Deriving ocean color products using neural networks

• Used novel neural network (NN) approach to retrieve ocean water components from Rrs
• Separated the non-phytoplankton absorption into CDOM and NAP components from Rrs
• Estimated chlorophyll concentration using derived IOPs and Rrs as inputs
• Validated all NNs using the synthetic datasets and field NOMAD dataset

In this paper we develop a neural network (NN) algorithm for retrieving inherent optical properties (IOP) from above water remote sensing reflectances (Rrs) at available MODIS (or similar satellite) wavelengths. In previous work we used Hydrolight5 simulations of Rrs with widely varying globally representative constituent physical parameters as a training basis to develop a neural network algorithm, which, using the Rrs at the MODIS visible wavelengths (412, 443, 488, 531, 547 and 667 nm) as input, retrieves the in-water particulate backscattering (bbp), phytoplankton (aph) and non-phytoplankton (adg) absorption coefficients at 443 nm.
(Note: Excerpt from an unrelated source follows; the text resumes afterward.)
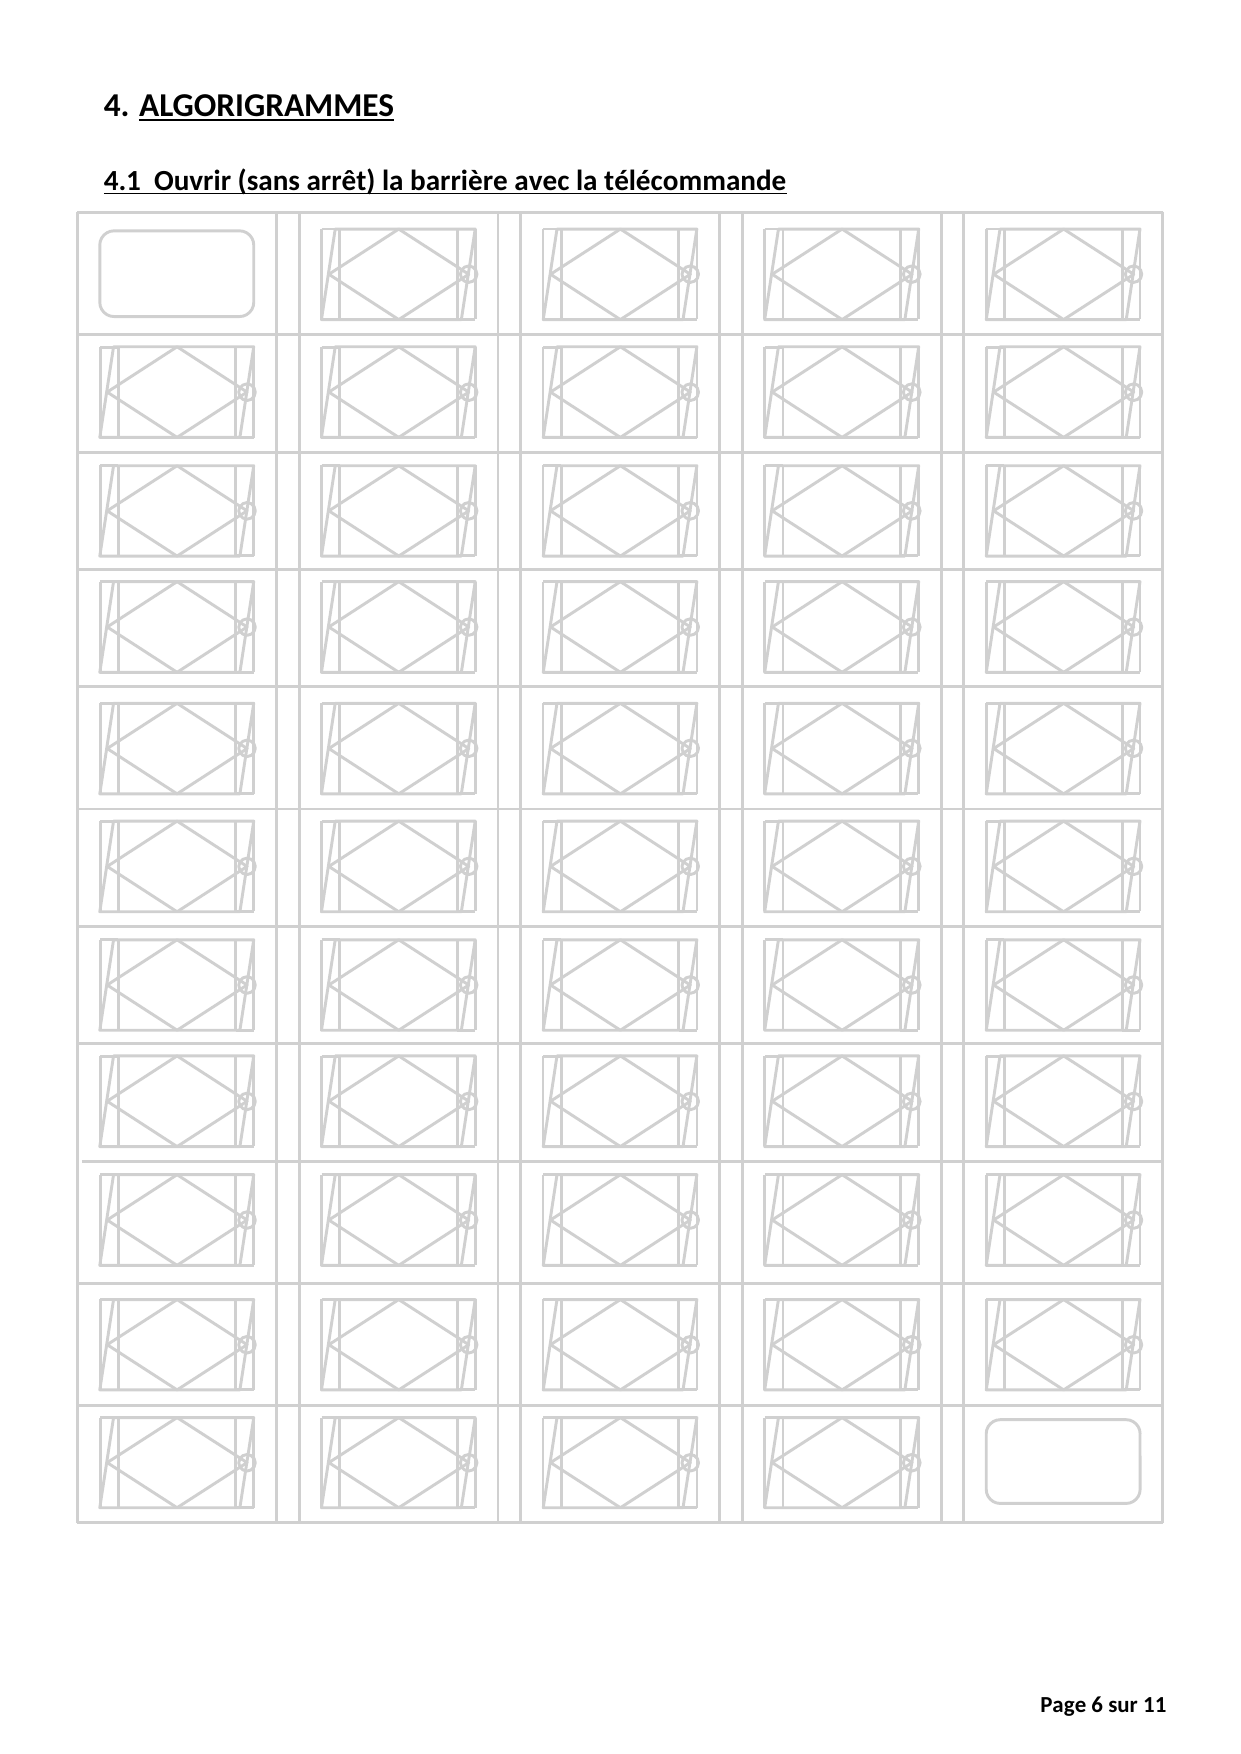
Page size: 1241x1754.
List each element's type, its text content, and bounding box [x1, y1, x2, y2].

subtitle ALGORIGRAMMES [103, 84, 1166, 125]
text 4.1 Ouvrir (sans arrêt) la barrière avec la télécommande [101, 162, 1166, 198]
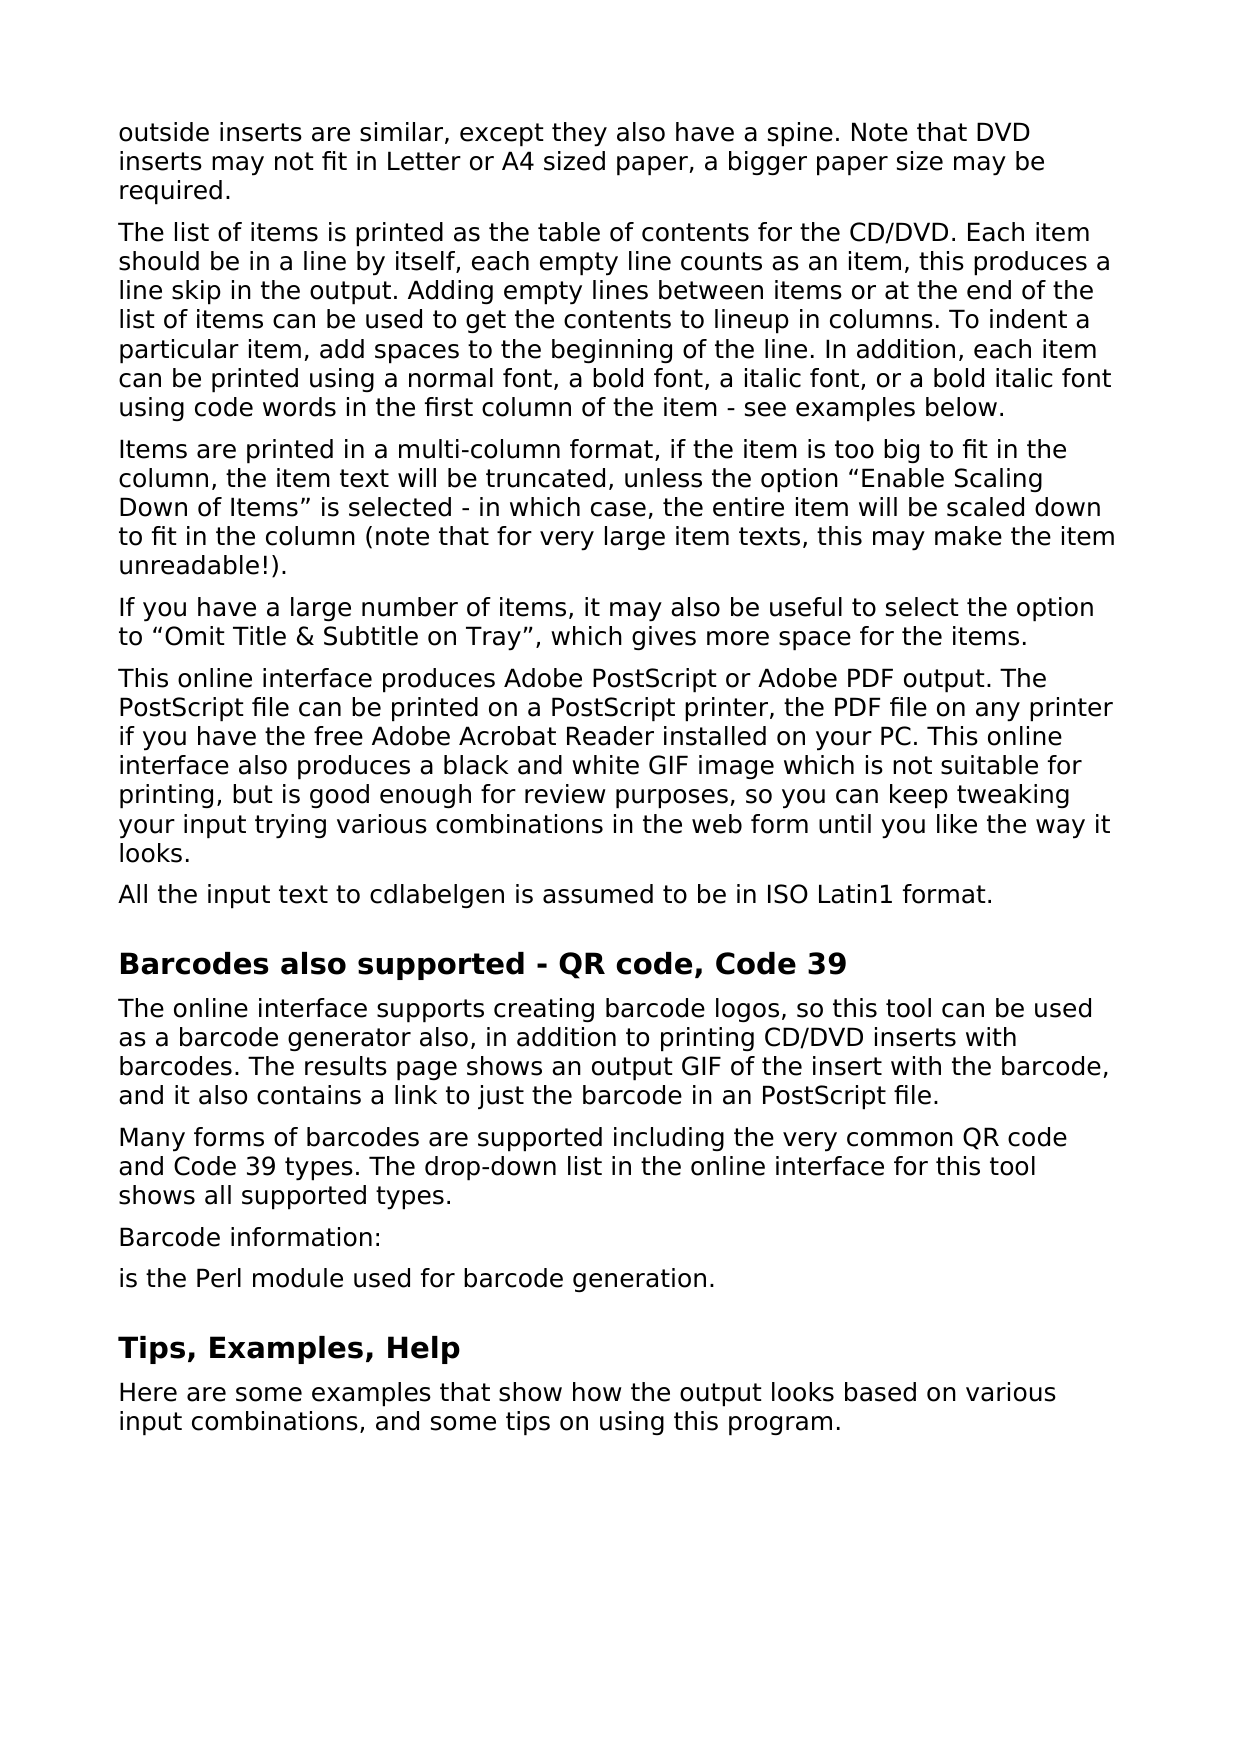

In this work, using the same dataset, we develop a NN which takes these same Rrs as input, and produces an output which is used to separate the non-phytoplankton absorption coefficient (adg) at 443 nm into dissolved (ag) and particulate (adm) components. We then apply this synthetically trained algorithm to the NASA bio-Optical Marine Algorithm Data set (NOMAD) Rrs to retrieve IOP at 443 nm, with the measured NOMAD and retrieved IOP values showing good agreement. These retrieved IOP along with their related Rrs values are then used to train an additional NN that produces chlorophyll concentration [Chl] as output. It is shown that these [Chl] values are retrieved more accurately when compared with ones retrieved with a similar approach which does not use IOP as input, as well as with those derived using the MODIS OC3 algorithm.